Belinda Kitching

Personal information
- Date of birth: 15 July 1977 (age 49)
- Position: Goalkeeper

Youth career
- Coalstars (now part of Ipswich Knights FC)

Senior career*
- Years: Team / Apps / (Gls)
- 1996 –: Coalstars
- 1996 –: Queensland Academy of Sport
- 2001–2006: Tweed Heads
- 2006–2016: United Warriors, Hervey Bay

International career^{‡}
- 1996–1999: Australia / 32

Managerial career
- 2002–2006: Tweed Heads
- 2006–2016: United Warriors, Hervey Bay
- 2016 – 2019: Western Pride FC

= Belinda Kitching =

Australian soccer player and coach

Belinda Kitching (born 15 July 1977) is an Australian football coach and former goalkeeper for the Australia women's national soccer team.

==Playing career==
Kitching played junior football for Coalstars in Ipswich, before progressing to the senior team where she won the Football Brisbane Women's Premier League Player of the Season in 1996. The same year, she was selected for the Queensland Academy of Sport women's football program, where she played in the fledgling national women's competition.

In 1996, Kitching was selected for the Australia women's national soccer team. She was part of the team at the 1998 OFC Women's Championship and started two group games at the 1999 FIFA Women's World Cup.

Kitching played 36 times for the Matildas and recorded 9 clean sheets.

==Coaching career==

Kitching played for Tweed Heads Women from 2001, before taking over the coaching role a year later.
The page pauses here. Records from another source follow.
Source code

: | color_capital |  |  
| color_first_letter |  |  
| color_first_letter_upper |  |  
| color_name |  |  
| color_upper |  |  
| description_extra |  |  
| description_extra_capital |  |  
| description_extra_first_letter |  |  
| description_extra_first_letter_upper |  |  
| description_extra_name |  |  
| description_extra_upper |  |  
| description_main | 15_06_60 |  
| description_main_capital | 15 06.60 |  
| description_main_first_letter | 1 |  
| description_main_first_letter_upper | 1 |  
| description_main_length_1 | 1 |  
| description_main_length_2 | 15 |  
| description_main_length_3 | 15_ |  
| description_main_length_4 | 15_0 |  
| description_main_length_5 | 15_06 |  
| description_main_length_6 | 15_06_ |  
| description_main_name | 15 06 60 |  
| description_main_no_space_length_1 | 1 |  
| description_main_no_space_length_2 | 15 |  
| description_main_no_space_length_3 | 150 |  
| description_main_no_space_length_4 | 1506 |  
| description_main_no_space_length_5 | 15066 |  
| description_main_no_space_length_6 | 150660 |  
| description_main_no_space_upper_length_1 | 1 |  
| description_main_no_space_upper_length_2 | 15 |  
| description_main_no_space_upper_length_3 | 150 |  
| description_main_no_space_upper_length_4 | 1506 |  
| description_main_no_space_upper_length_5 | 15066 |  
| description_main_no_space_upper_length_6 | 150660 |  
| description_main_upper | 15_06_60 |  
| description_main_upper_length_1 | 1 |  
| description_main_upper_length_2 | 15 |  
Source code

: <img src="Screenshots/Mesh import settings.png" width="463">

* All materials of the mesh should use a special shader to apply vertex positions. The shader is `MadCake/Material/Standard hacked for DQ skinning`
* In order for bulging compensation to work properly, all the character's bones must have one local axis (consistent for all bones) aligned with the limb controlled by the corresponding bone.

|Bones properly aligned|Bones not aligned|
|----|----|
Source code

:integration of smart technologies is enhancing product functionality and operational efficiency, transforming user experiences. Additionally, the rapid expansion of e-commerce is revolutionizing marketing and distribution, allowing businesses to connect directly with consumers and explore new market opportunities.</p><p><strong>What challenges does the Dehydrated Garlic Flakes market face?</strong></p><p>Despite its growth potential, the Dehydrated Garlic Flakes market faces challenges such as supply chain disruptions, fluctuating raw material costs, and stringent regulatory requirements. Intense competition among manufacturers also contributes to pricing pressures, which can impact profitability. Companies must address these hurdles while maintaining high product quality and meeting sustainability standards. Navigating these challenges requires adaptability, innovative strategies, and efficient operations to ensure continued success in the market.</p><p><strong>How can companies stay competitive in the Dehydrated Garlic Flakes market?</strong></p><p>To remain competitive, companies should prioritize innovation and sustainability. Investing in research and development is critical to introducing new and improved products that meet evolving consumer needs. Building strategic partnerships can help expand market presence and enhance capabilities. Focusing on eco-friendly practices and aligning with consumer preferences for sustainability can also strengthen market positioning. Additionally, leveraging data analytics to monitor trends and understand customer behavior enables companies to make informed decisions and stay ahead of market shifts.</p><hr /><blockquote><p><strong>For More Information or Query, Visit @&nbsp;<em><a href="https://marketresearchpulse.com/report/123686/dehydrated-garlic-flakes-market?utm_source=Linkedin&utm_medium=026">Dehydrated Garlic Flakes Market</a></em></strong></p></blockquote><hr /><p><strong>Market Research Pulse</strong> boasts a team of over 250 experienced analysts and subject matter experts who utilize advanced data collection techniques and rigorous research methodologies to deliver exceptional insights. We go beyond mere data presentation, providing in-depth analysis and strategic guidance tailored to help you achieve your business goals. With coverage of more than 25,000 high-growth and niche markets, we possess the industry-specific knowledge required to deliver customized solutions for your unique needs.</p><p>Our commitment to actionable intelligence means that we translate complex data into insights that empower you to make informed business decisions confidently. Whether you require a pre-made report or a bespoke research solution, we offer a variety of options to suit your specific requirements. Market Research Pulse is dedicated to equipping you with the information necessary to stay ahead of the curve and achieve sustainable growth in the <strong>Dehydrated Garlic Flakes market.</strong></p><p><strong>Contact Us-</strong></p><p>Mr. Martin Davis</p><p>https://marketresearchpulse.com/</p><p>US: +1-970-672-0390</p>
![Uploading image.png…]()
After five years, she moved north to Hervey Bay to become player coach at United Warriors, a post she held until 2016.

In October 2016, Kitching returned to her home town of Ipswich to become senior women's coach of Western Pride FC, having gained her Football Federation Australia B license the previous year.

==Personal life==
Kitching is the granddaughter of Socceroo George "Fat" Kitching, while her father George Jnr was also a goalkeeper who represented Queensland.